Fix a huge bug with recurrence: thank you Dima Bahdanau

lcswillems · Aug 10, 2018 · 588f9a9 · 588f9a9
1 parent 76b2a6d
commit 588f9a9
Showing 1 changed file with 20 additions and 9 deletions.
diff --git a/torch_rl/torch_rl/algos/base.py b/torch_rl/torch_rl/algos/base.py
@@ -189,19 +189,30 @@ def collect_experiences(self):
             delta = self.rewards[i] + self.discount * next_value * next_mask - self.values[i]

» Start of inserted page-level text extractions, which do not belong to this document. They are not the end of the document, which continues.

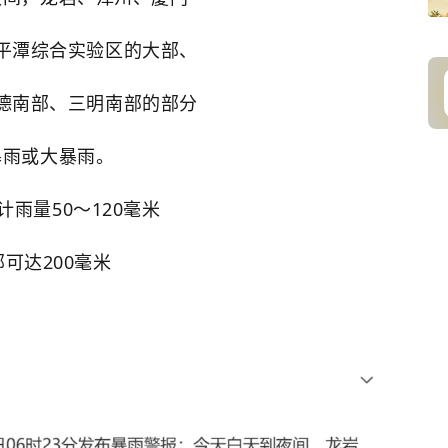
平潭综合实验区的大部、
德南部、三明南部的部分
暴雨或大暴雨。
计雨量50～120毫米
部可达200毫米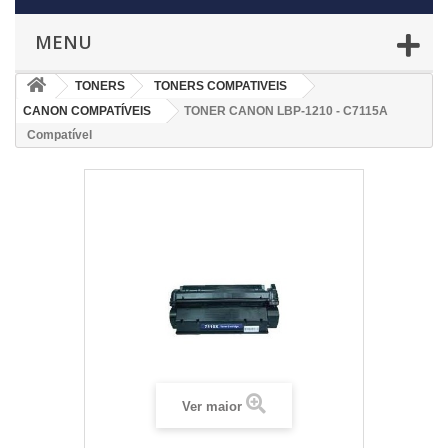
MENU
TONERS
TONERS COMPATIVEIS
CANON COMPATÍVEIS
TONER CANON LBP-1210 - C7115A
Compatível
Ver maior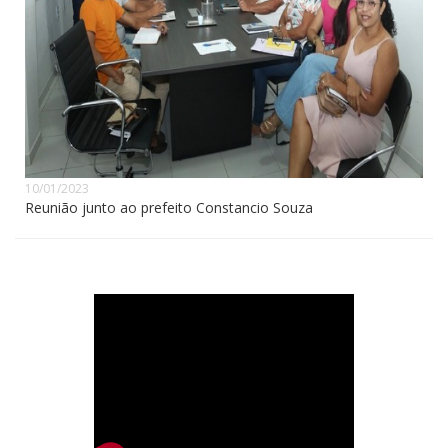
10/01/2023
Reunião junto ao prefeito Constancio Souza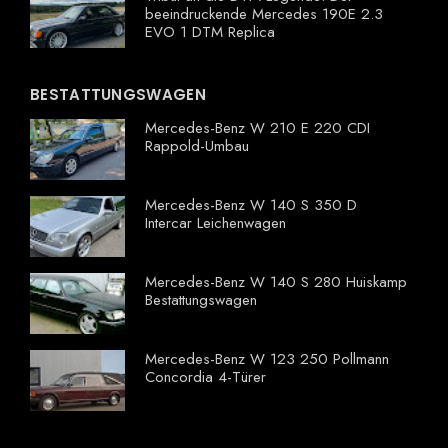
beeindruckende Mercedes 190E 2.3
EVO 1 DTM Replica
BESTATTUNGSWAGEN
Mercedes-Benz W 210 E 220 CDI
Rappold-Umbau
Mercedes-Benz W 140 S 350 D
Intercar Leichenwagen
Mercedes-Benz W 140 S 280 Huiskamp
Bestattungswagen
Mercedes-Benz W 123 250 Pollmann
Concordia 4-Türer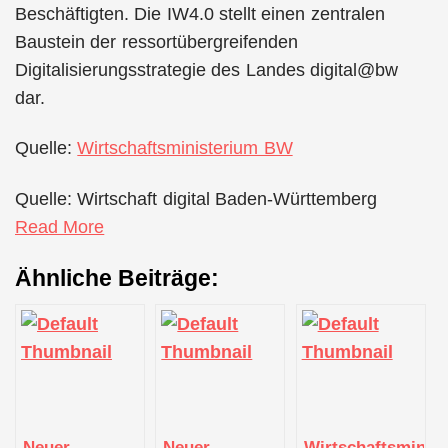
Beschäftigten. Die IW4.0 stellt einen zentralen
Baustein der ressortübergreifenden
Digitalisierungsstrategie des Landes digital@bw
dar.
Quelle:
Wirtschaftsministerium BW
Quelle: Wirtschaft digital Baden-Württemberg
Read More
Ähnliche Beiträge:
Neuer
Neuer
Wirtschaftsminis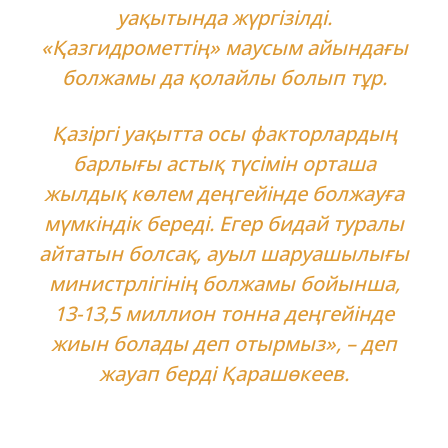
уақытында жүргізілді.
«Қазгидрометтің» маусым айындағы
болжамы да қолайлы болып тұр.
Қазіргі уақытта осы факторлардың
барлығы астық түсімін орташа
жылдық көлем деңгейінде болжауға
мүмкіндік береді. Егер бидай туралы
айтатын болсақ, ауыл шаруашылығы
министрлігінің болжамы бойынша,
13-13,5 миллион тонна деңгейінде
жиын болады деп отырмыз», – деп
жауап берді Қарашөкеев.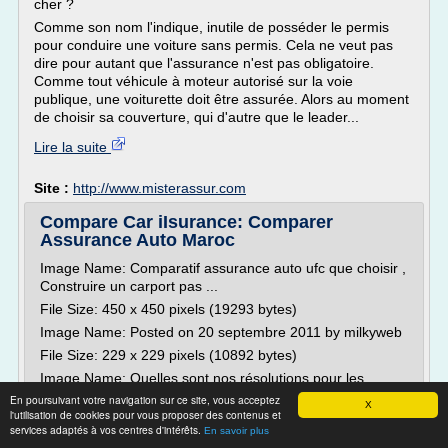
cher ?
Comme son nom l'indique, inutile de posséder le permis
pour conduire une voiture sans permis. Cela ne veut pas
dire pour autant que l'assurance n'est pas obligatoire.
Comme tout véhicule à moteur autorisé sur la voie
publique, une voiturette doit être assurée. Alors au moment
de choisir sa couverture, qui d'autre que le leader...
Lire la suite
Site :
http://www.misterassur.com
Compare Car iIsurance: Comparer
Assurance Auto Maroc
Image Name: Comparatif assurance auto ufc que choisir ,
Construire un carport pas ...
File Size: 450 x 450 pixels (19293 bytes)
Image Name: Posted on 20 septembre 2011 by milkyweb
File Size: 229 x 229 pixels (10892 bytes)
Image Name: Quelles sont nos résolutions pour les
assurances au Maroc en 2015?
En poursuivant votre navigation sur ce site, vous acceptez
X
l'utilisation de cookies pour vous proposer des contenus et
File Size: 1600 x 1600 pixels (137312 bytes)
services adaptés à vos centres d'intérêts.
En savoir plus
Image Name: Faire habillage wc suspendu ,...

             self.advantages[i] = delta + self.discount * self.gae_lambda * next_advantage * next_mask
 
-        # Defines experiences
+        # Define experiences:
+        #   the whole experience is the concatenation of the experience
+        #   of each process.
+        # In comments below:
+        #   - T is self.num_frames_per_proc,
+        #   - P is self.num_procs,
+        #   - D is the dimensionality.
 
         exps = DictList()
-        exps.obs = [obs for obss in self.obss for obs in obss]
+        exps.obs = [self.obss[i][j]
+                    for j in range(self.num_procs)
+                    for i in range(self.num_frames_per_proc)]
         if self.acmodel.recurrent:
-            exps.memory = self.memories.view(-1, *self.memories.shape[2:])
-            exps.mask = self.masks.view(-1, *self.masks.shape[2:]).unsqueeze(1)
-        exps.action = self.actions.view(-1, *self.actions.shape[2:])
-        exps.value = self.values.view(-1, *self.values.shape[2:])
-        exps.reward = self.rewards.view(-1, *self.rewards.shape[2:])
-        exps.advantage = self.advantages.view(-1, *self.advantages.shape[2:])
+            # T x P x D -> P x T x D -> (P * T) x D
+            exps.memory = self.memories.transpose(0, 1).reshape(-1, *self.memories.shape[2:])
+            # T x P -> P x T -> (P * T) x 1
+            exps.mask = self.masks.transpose(0, 1).reshape(-1).unsqueeze(1)
+        # for all tensors below, T x P -> P x T -> P * T
+        exps.action = self.actions.transpose(0, 1).reshape(-1)
+        exps.value = self.values.transpose(0, 1).reshape(-1)
+        exps.reward = self.rewards.transpose(0, 1).reshape(-1)
+        exps.advantage = self.advantages.transpose(0, 1).reshape(-1)
         exps.returnn = exps.value + exps.advantage
-        exps.log_prob = self.log_probs.view(-1, *self.log_probs.shape[2:])
+        exps.log_prob = self.log_probs.transpose(0, 1).reshape(-1)
 
         # Preprocess experiences